This year is set to be a busy one for the Remote Gambling Association (RGA), with a particularly strong focus on the UK market, where the industry is under pressure to improve its practices, writes RGA chief executive Clive Hawkswood.
In 2018 we won’t be taking our eye off the international scene and will, for instance be keeping up the pressure for change in Brazil, but probably more than ever our focus will be on the UK market.
The main reason for this is that 2018 could be a key transitional year where the debate about consumer protection moves from the problems being described, often at great length, to the industry being challenged to bring forward tangible improvements. A perceived failure to do so will empower all of the anti-industry forces inside and outside of government to pursue hard regulatory changes.
For the online gambling sector in Britain, which is generally regarded as the most mature of markets, to be doing so well so consistently is no small feat. We still have double digit growth in GGY and it is estimated that within the next year or two that online gambling will account for over half of the total gambling market. In other words, we have a lot to lose and the challenges are real.
Gambling in general is under a huge media cloud and has few strong supporters in Parliament. As online gambling grows it becomes more of an obvious target for its opponents.
It is right to flag up all the good things we do and to highlight that we are a responsible and highly regulated industry, but it has been far too easy for that message to be drowned out by news about Gambling Commission fines (technically they are usually voluntary settlements, but that does not sound nearly as exciting); underfunding of BeGambleAware; repeated breaches of the advertising rules, and the long-running CMA enquiries.
Basically, bad things will happen to us unless we collectively up our game and demonstrate to opinion formers that we are listening, learning, and improving. In a nutshell this is what the Gambling Commission means when it keeps calling for a culture change.
So, what are some of the major initiatives that we will be championing in 2018 to achieve this? In no particular order, because they are all important parts of an overall package, they include:
GAMSTOP – national self-exclusion
Self-exclusion is a recognised tool to help customers who wish to stop gambling. It is not a silver bullet to deal with problem gambling, but having a single process whereby someone can self- exclude from all sites operated under a British Gambling Commission licence must mark a considerable improvement on the current arrangements.

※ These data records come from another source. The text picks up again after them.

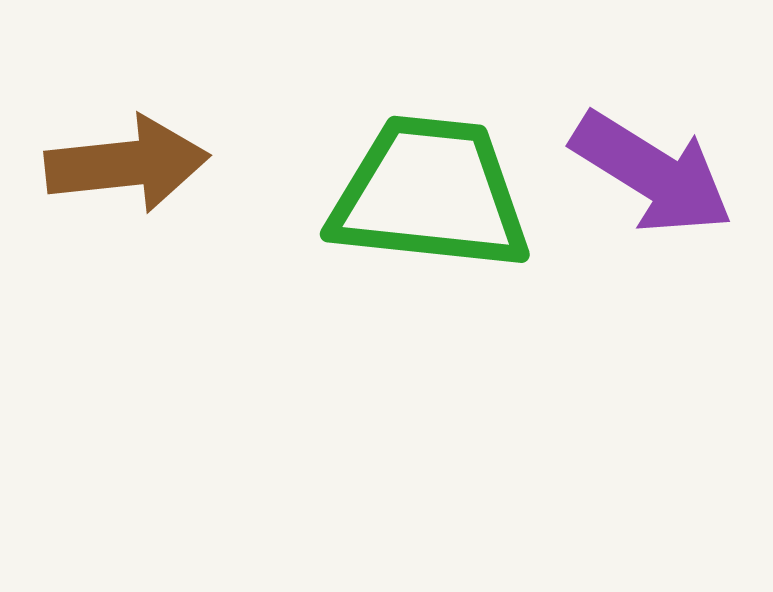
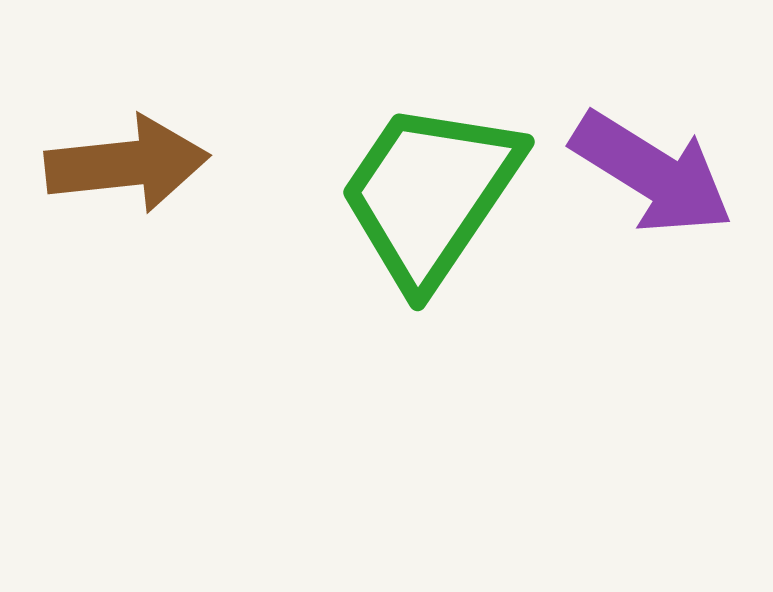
green trapezoid: rotated 62 degrees counterclockwise
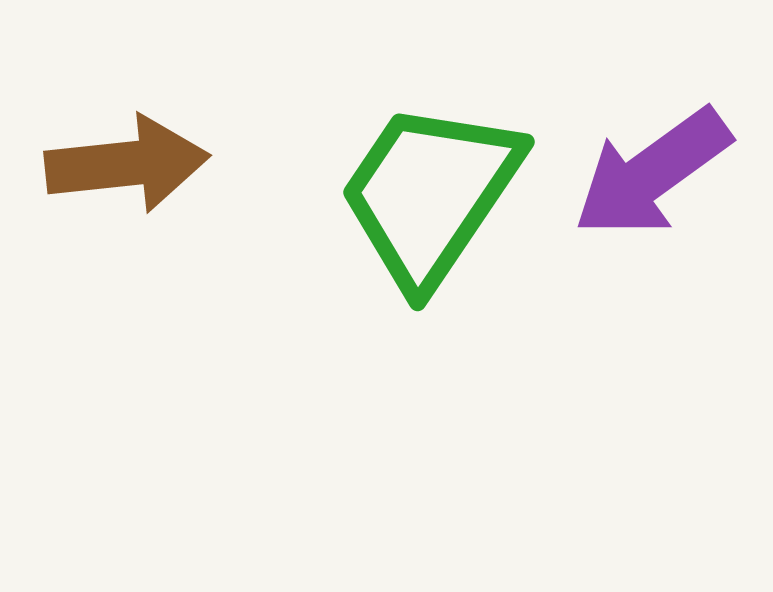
purple arrow: rotated 112 degrees clockwise
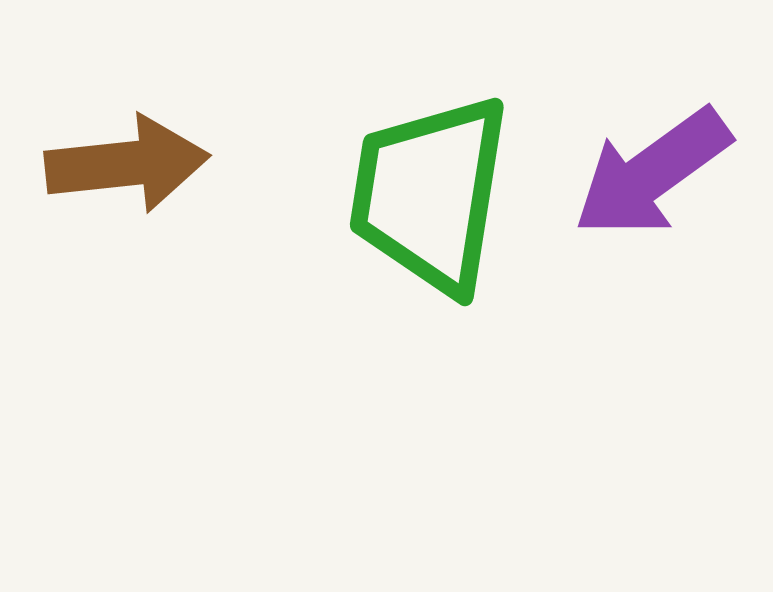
green trapezoid: rotated 25 degrees counterclockwise
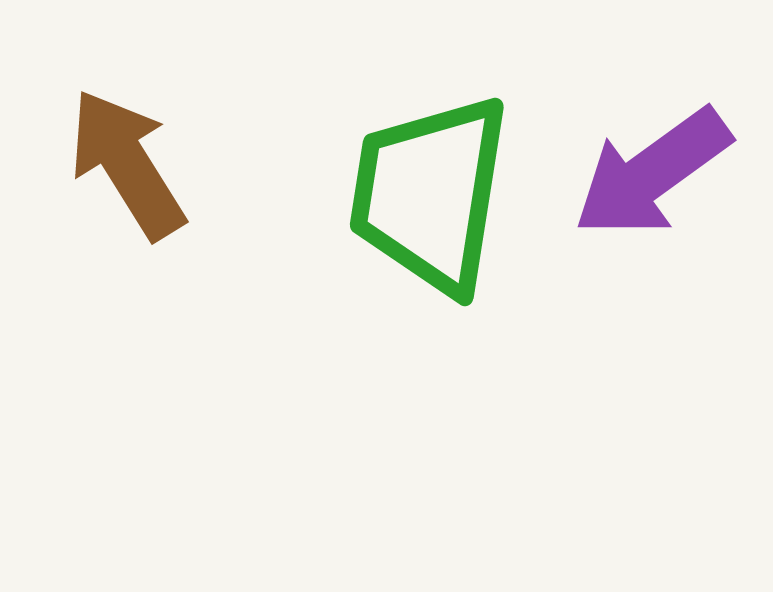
brown arrow: rotated 116 degrees counterclockwise
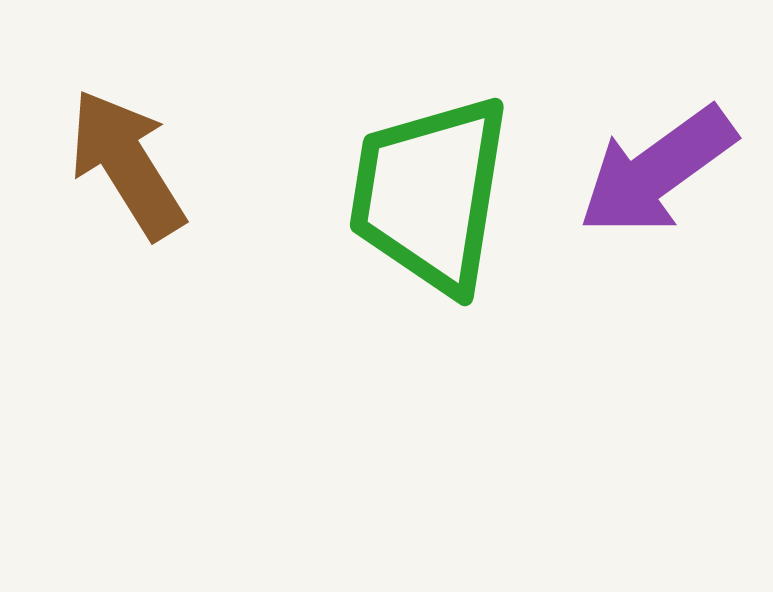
purple arrow: moved 5 px right, 2 px up
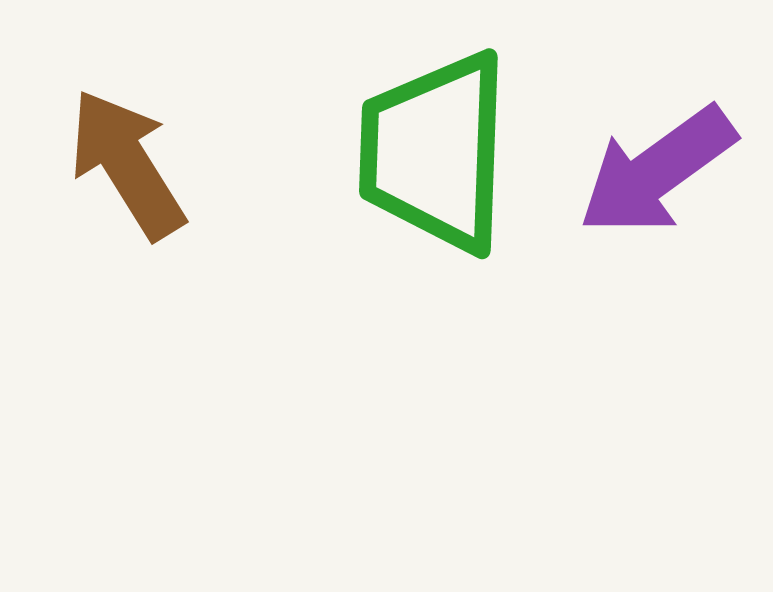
green trapezoid: moved 5 px right, 42 px up; rotated 7 degrees counterclockwise
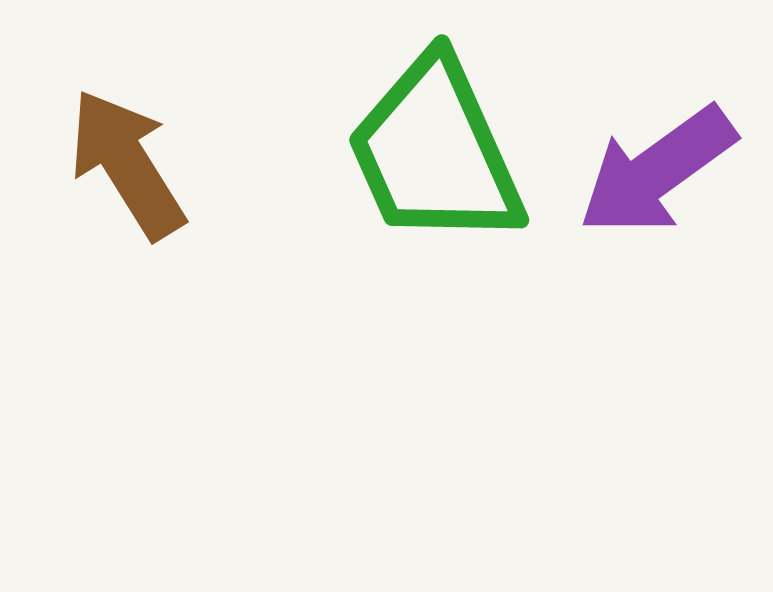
green trapezoid: rotated 26 degrees counterclockwise
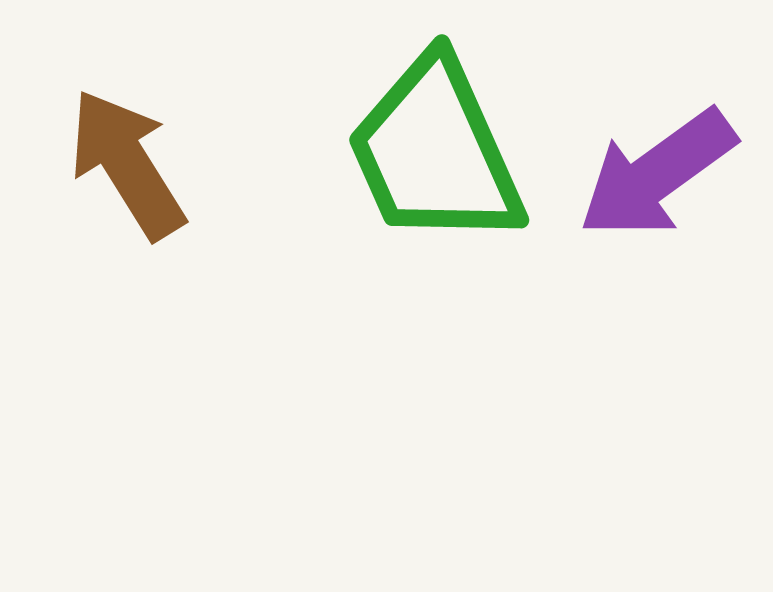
purple arrow: moved 3 px down
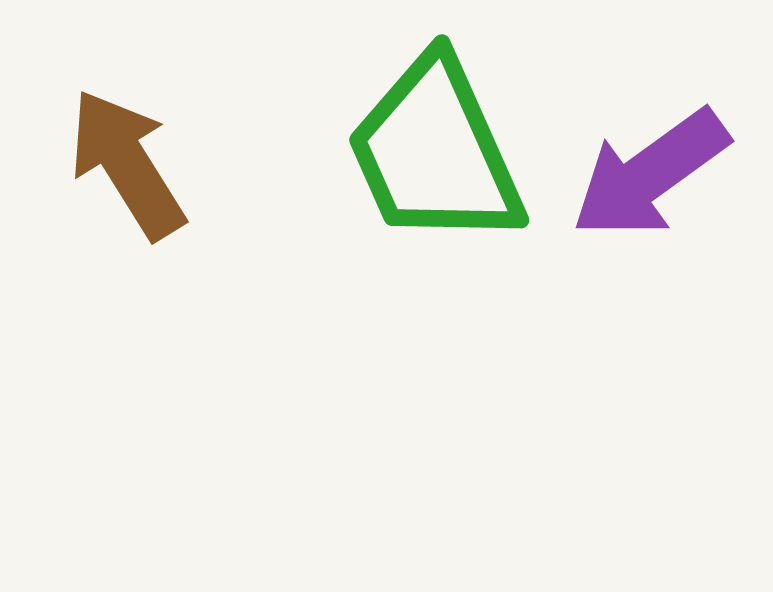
purple arrow: moved 7 px left
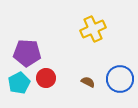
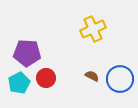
brown semicircle: moved 4 px right, 6 px up
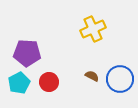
red circle: moved 3 px right, 4 px down
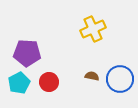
brown semicircle: rotated 16 degrees counterclockwise
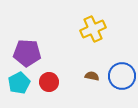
blue circle: moved 2 px right, 3 px up
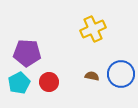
blue circle: moved 1 px left, 2 px up
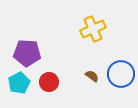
brown semicircle: rotated 24 degrees clockwise
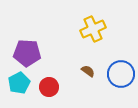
brown semicircle: moved 4 px left, 5 px up
red circle: moved 5 px down
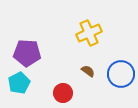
yellow cross: moved 4 px left, 4 px down
red circle: moved 14 px right, 6 px down
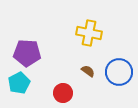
yellow cross: rotated 35 degrees clockwise
blue circle: moved 2 px left, 2 px up
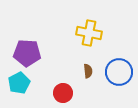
brown semicircle: rotated 48 degrees clockwise
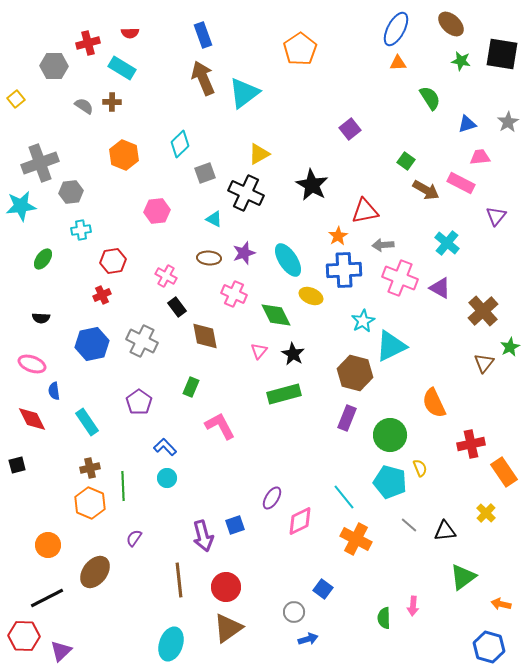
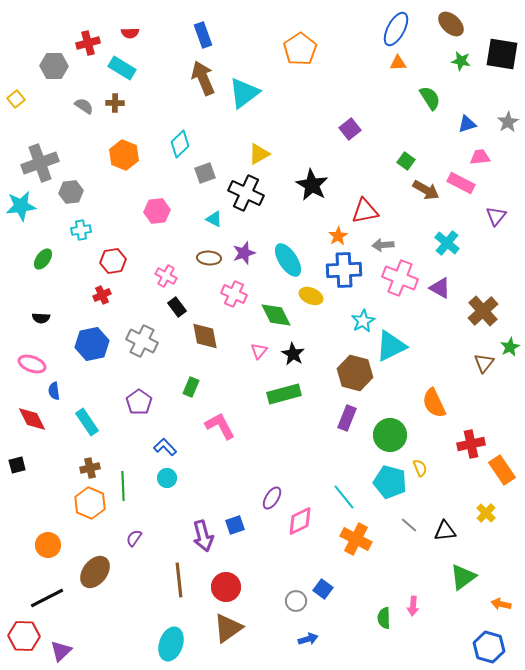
brown cross at (112, 102): moved 3 px right, 1 px down
orange rectangle at (504, 472): moved 2 px left, 2 px up
gray circle at (294, 612): moved 2 px right, 11 px up
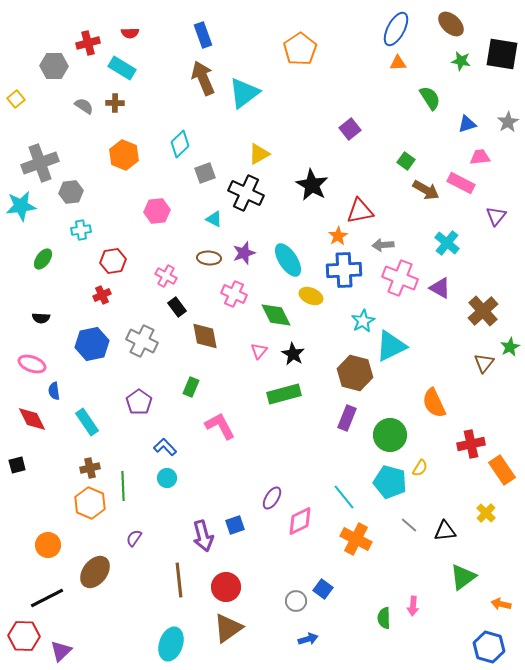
red triangle at (365, 211): moved 5 px left
yellow semicircle at (420, 468): rotated 54 degrees clockwise
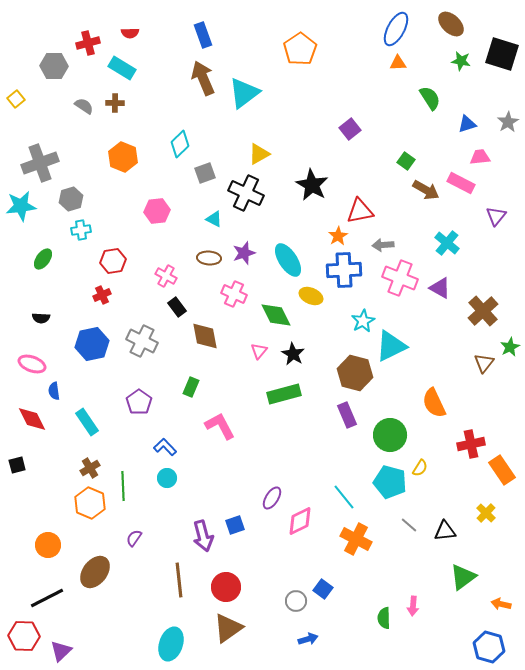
black square at (502, 54): rotated 8 degrees clockwise
orange hexagon at (124, 155): moved 1 px left, 2 px down
gray hexagon at (71, 192): moved 7 px down; rotated 10 degrees counterclockwise
purple rectangle at (347, 418): moved 3 px up; rotated 45 degrees counterclockwise
brown cross at (90, 468): rotated 18 degrees counterclockwise
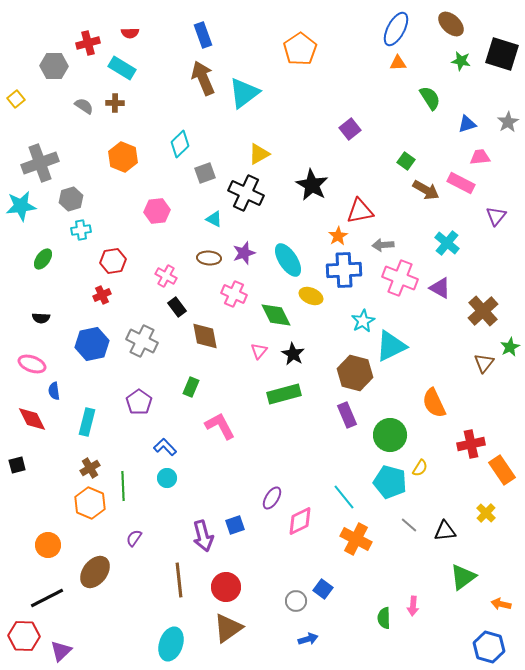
cyan rectangle at (87, 422): rotated 48 degrees clockwise
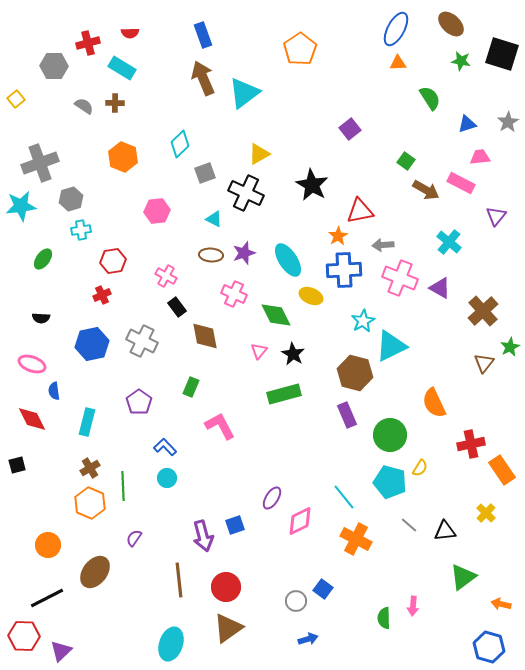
cyan cross at (447, 243): moved 2 px right, 1 px up
brown ellipse at (209, 258): moved 2 px right, 3 px up
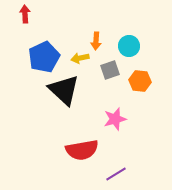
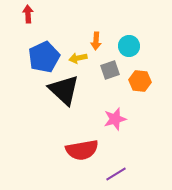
red arrow: moved 3 px right
yellow arrow: moved 2 px left
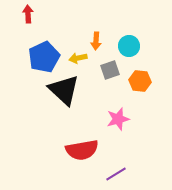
pink star: moved 3 px right
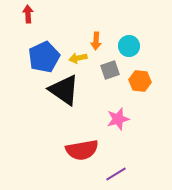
black triangle: rotated 8 degrees counterclockwise
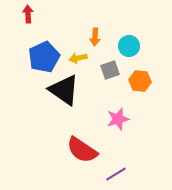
orange arrow: moved 1 px left, 4 px up
red semicircle: rotated 44 degrees clockwise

It would be naive to think it will not have any teething problems, but the fact that RGA members have committed so much in terms of funding and resources to get this major project to the starting line is already being recognised by the wider world.
The use of behavioural analytics to identify signs of problematic online gambling is still at a relatively early stage in its development, but many companies have implemented a credible system. The PwC research on markers of harm published in 2017 has helped to consolidate views and BeGambleAware is now working on an associated piece of research which will focus more on evaluations and interactions.
In the meantime, the RGA is working on draft industry good- practice guidelines which will cover analysis and interactions. It is based on the PwC research and existing experience from within the industry.
The aim is to have it published as soon as possible in the first half of 2018. Thereafter it will be reviewed and updated periodically to reflect any new learning in this emerging field and, of course, any related changes that are required following amendments to the Gambling Commission LCCP.
Funding of research education and treatment
The RGA has already announced that we would like the government to introduce a statutory levy to replace the voluntary system which has been overseen by BeGambleAware. We believe this is the only way to ensure the levels of long term and sustainable funding that are required to support those affected by gambling-related harm.
It is disappointing that the voluntary system has failed to keep up with the demands placed upon it, but the overall industry should take pride from what it has achieved over the years, most notably in providing expert counselling and treatment for thousands of people who otherwise would not have received it.
However, if we are truly serious about the responsibility we have to users of our products, irrespective of where they gamble, then support for this initiative is one obvious way to demonstrate that.
We are pleased to be part of the proposed joint project from BeGambleAware, the RGA, the Senet Group and the major broadcasters such as Sky and ITV to bring forward a two-year multi- media raising awareness campaign.
Under the guidance of BeGambleAware, this is an example of two responsible industries working together to produce a campaign that will alert consumers to the risks that can come with gambling. We hope this will go some way to reassuring DCMS as part of its review that we are mindful of the responsibilities that come as part of the broad marketing and advertising opportunities that are still being provided for us.
Unfair terms and practices
It must be right that any unfair terms and practices should be remedied and, although the recent CMA enquiries looked especially at those relating to promotional offers, there is already an expectation that companies should be reviewing all their T&Cs. We will be working with the Gambling Commission, CMA and ASA to clarify and disseminate as much information about this as possible.
Amongst all the uncertainties, one thing is sure; we will have plenty to keep us busy in 2018.